No entanto, devemos considerar que lidar com a diversidade é compreender que o portador de necessidades educativas especiais cria e recria sua própria cultura de maneira sincrética, ora produzindo a cultura hegemônica, ora criticando a dominação a partir de suas peculiaridades.

Cabe, ainda, acrescentar a essa reflexão uma discussão sobre o conceito de normalidade: em primeiro lugar, porque o modelo imposto por nossa sociedade de "normal", desqualifica o diferente para tal padrão, ou seja, o senso comum preestabelece um modelo de "ser humano normal" e as instituições - Família, Escola, Igreja, Mídia e Estado - trabalham (quando muito) no sentido de apenas prestar assistência aos diferentes com suas culturas minoritárias; em segundo lugar, porque trabalhar a partir de circunstâncias físicas, metais e existenciais diferentes, requer das Escolas, não apenas uma especialização, mas um respeito, um voto de credibilidade na capacidade de quebrar limites, tão próprio do ser humano. Tal capacidade é a própria cultura, sendo necessário compreendermos que uma pessoa é tomada como diferente através de padrões estabelecidos fora dela, pela média, pelo senso comum, portanto um ideal que nos leva a uma contradição - a média não pode ser o ideal, porque ela não evidencia as diferenças sociais, psicológicas, econômicas, existenciais, culturais e políticas. A média, portanto, desconhece ideologicamente as diferenças entre culturas.

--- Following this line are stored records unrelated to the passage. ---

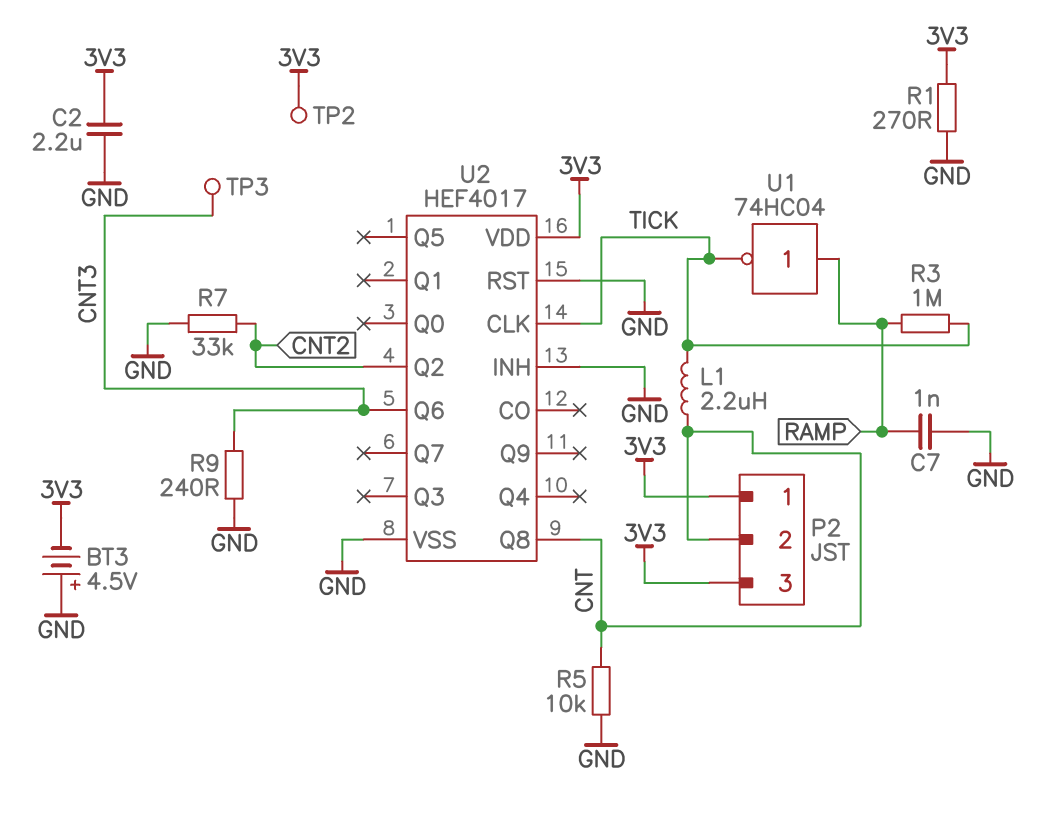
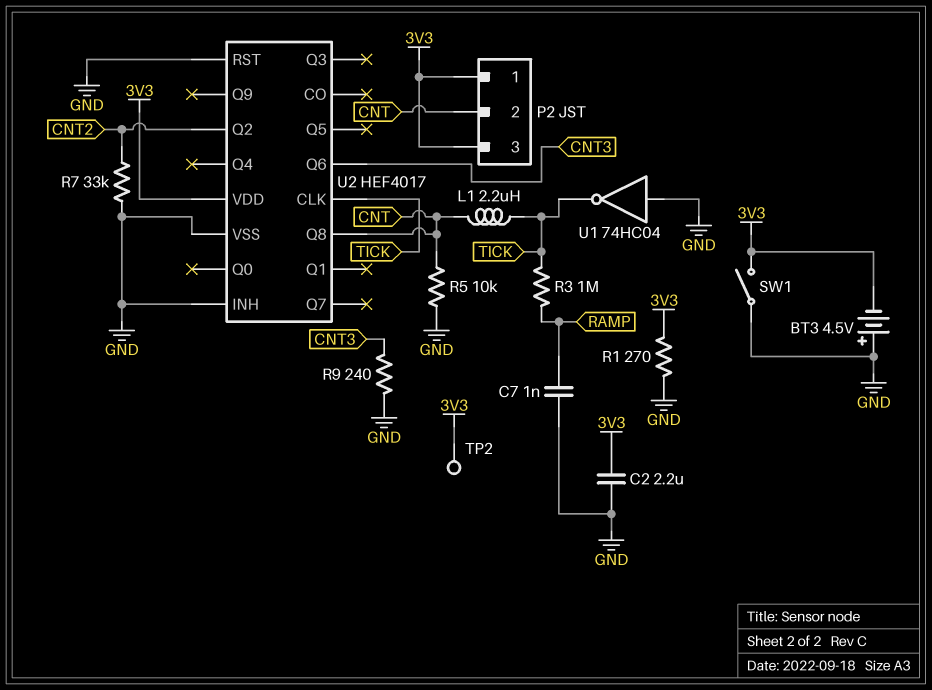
SW1: none -> switch (3V3, GND)
TP3: test point (CNT3) -> none
U1: NOT 74HC04 (in RAMP, out TICK) -> NOT 74HC04 (in GND, out TICK)

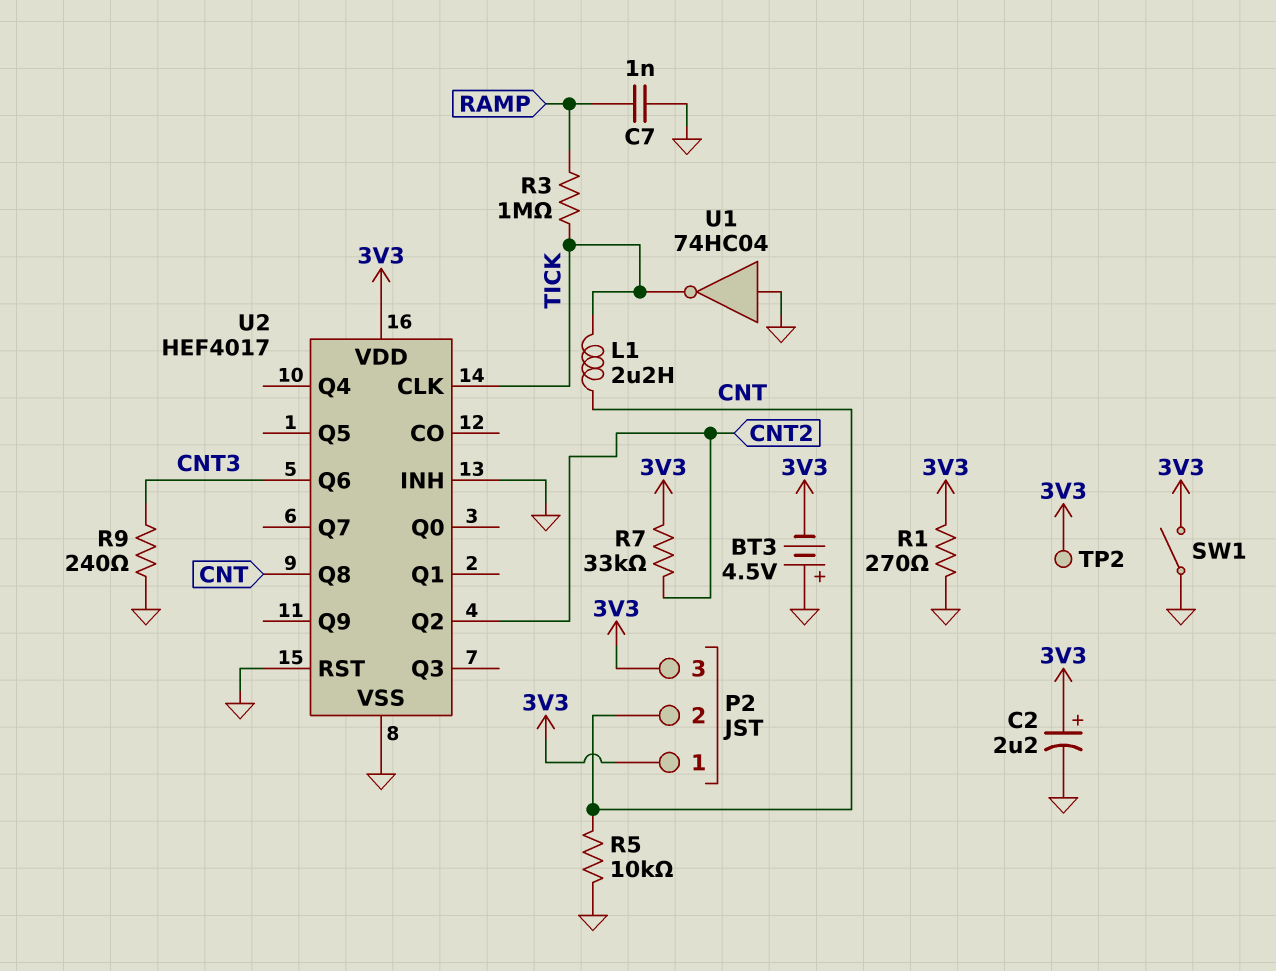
C2: 2.2uF (3V3, GND) -> 2.2uF (plus 3V3, minus GND)
R7: 33k (CNT2, GND) -> 33k (3V3, CNT2)

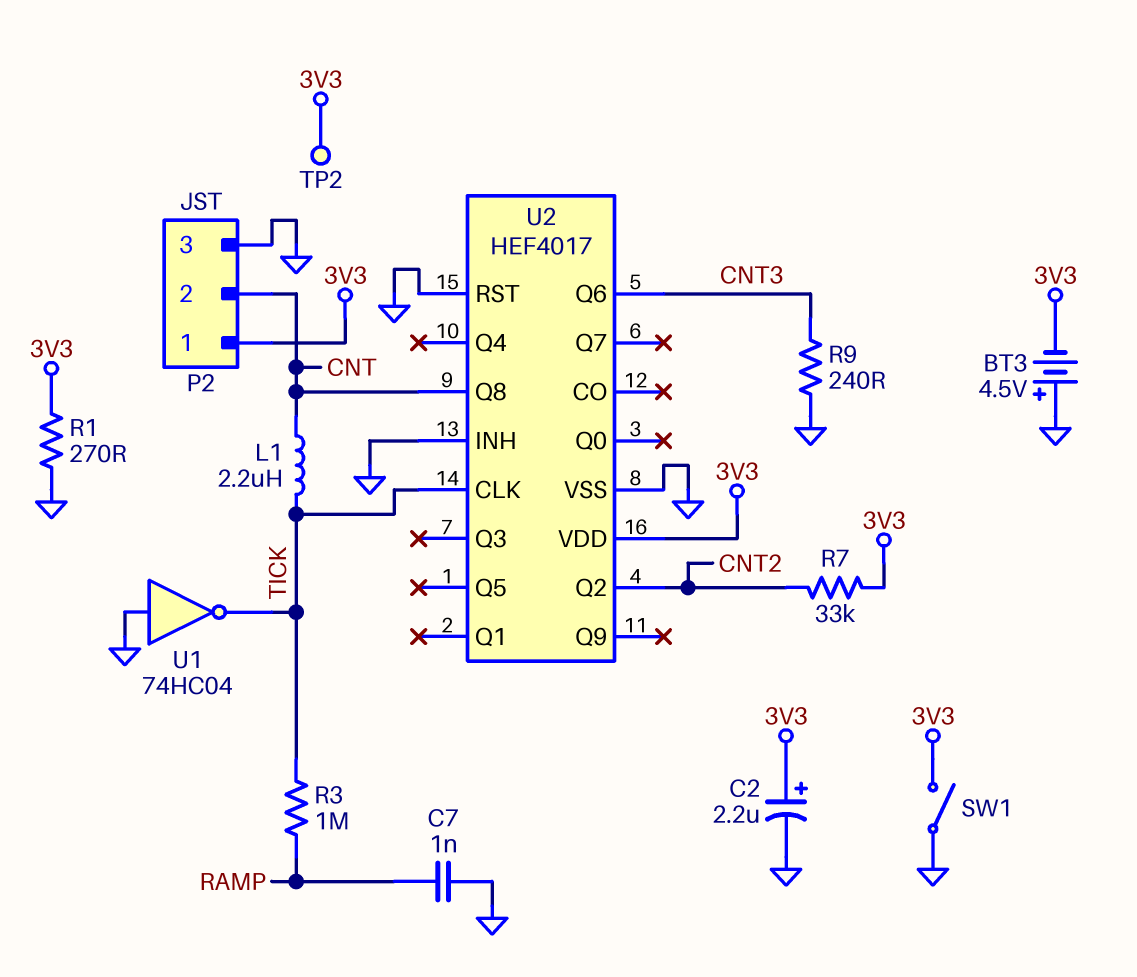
P2 pin 3: 3V3 -> GND
R5: 10k (CNT, GND) -> none

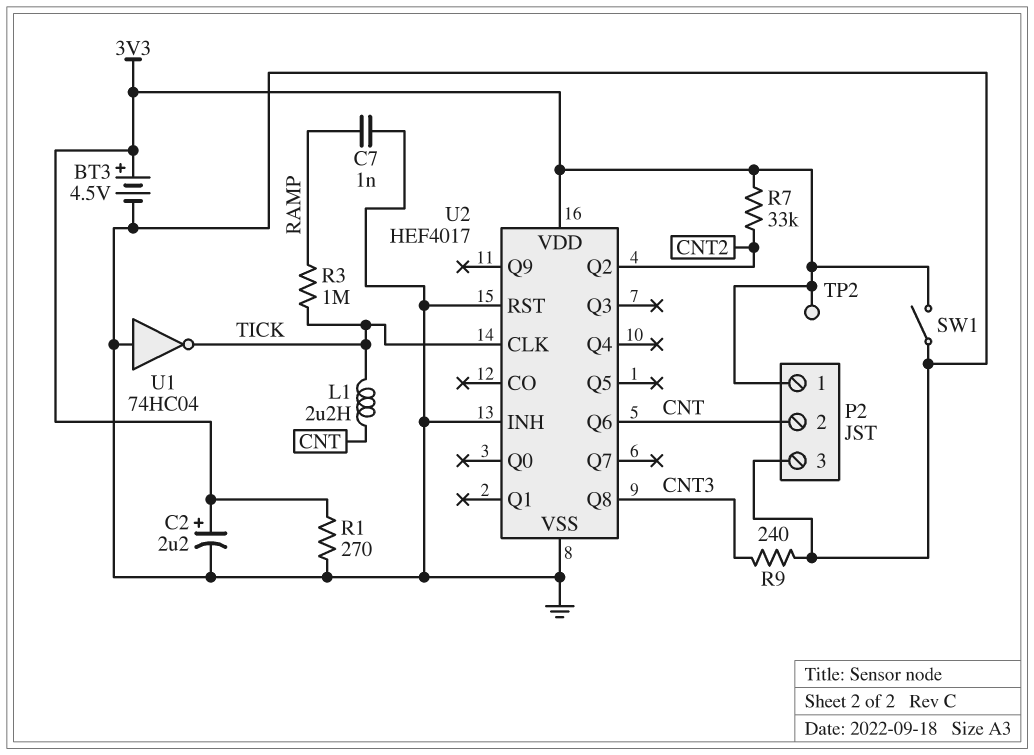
BT3: 4.5V (plus GND, minus 3V3) -> 4.5V (plus 3V3, minus GND)
U2 pin Q6: CNT3 -> CNT
U2 pin Q8: CNT -> CNT3

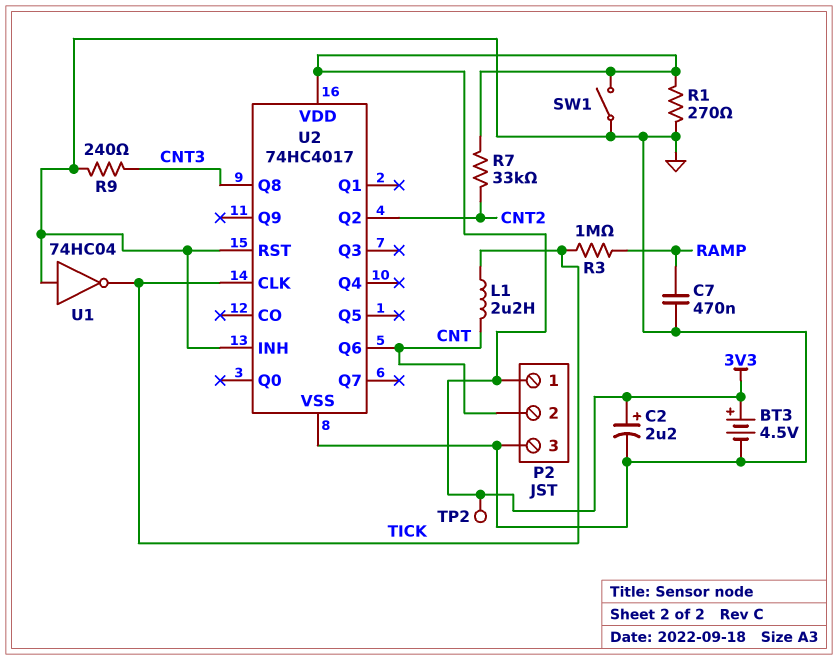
C7: 1nF (GND, RAMP) -> 470nF (GND, RAMP)
U2: HEF4017 -> 74HC4017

Por outro lado, ser destacado da média, ser diferente, ter uma situação existencial fora do contexto comum, pode se tornar uma possibilidade crítica da média, de busca de uma concepção do SER, de MUNDO, que lança olhares críticos e novos sobre a realidade, e aí é que reside o valor de se trabalhar com uma abordagem multicultural em Educação.

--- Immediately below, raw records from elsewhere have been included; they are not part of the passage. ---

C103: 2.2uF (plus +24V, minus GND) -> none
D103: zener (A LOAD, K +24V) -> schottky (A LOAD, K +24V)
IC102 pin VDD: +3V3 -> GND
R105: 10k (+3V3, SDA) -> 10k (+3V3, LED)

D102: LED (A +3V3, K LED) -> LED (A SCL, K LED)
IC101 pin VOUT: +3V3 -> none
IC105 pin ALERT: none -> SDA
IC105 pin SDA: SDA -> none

Abordagem multicultural em Educação, busca articular pela via da interculturalidade, saberes/conhecimentos que estão fragmentados e dispersos entre várias culturas majoritárias e minoritárias.

Surge uma outra faceta neste debate, bastante polêmica, que é a questão da Inclusão, pois é claro que gostaríamos de viver em uma sociedade que respeitasse as diferenças e que todos tivessem os mesmos direitos sem prejuízo da especificidade da educação "especial" e suas variadas possibilidades de atendimento, no entanto, isso ainda é um sonho.

Nossa proposta não é um currículo especial, diferente, segregador, nem uma escola especial para os diferentes. O que queremos é o respeito à diversidade, ao jeito de ser de cada sujeito cultural; respeito ao cidadão que tem direito a uma vida de participação e interferência na organização da nossa sociedade.

 

Este texto faz parte do Boletim de Arte do Programa “Um Salto Para o Futuro” realizado entre os dias 10 a 14 de abril/2000 (Arte na Escola) veiculado para todo Brasil pela TV Educativa - RJ e TV Escola.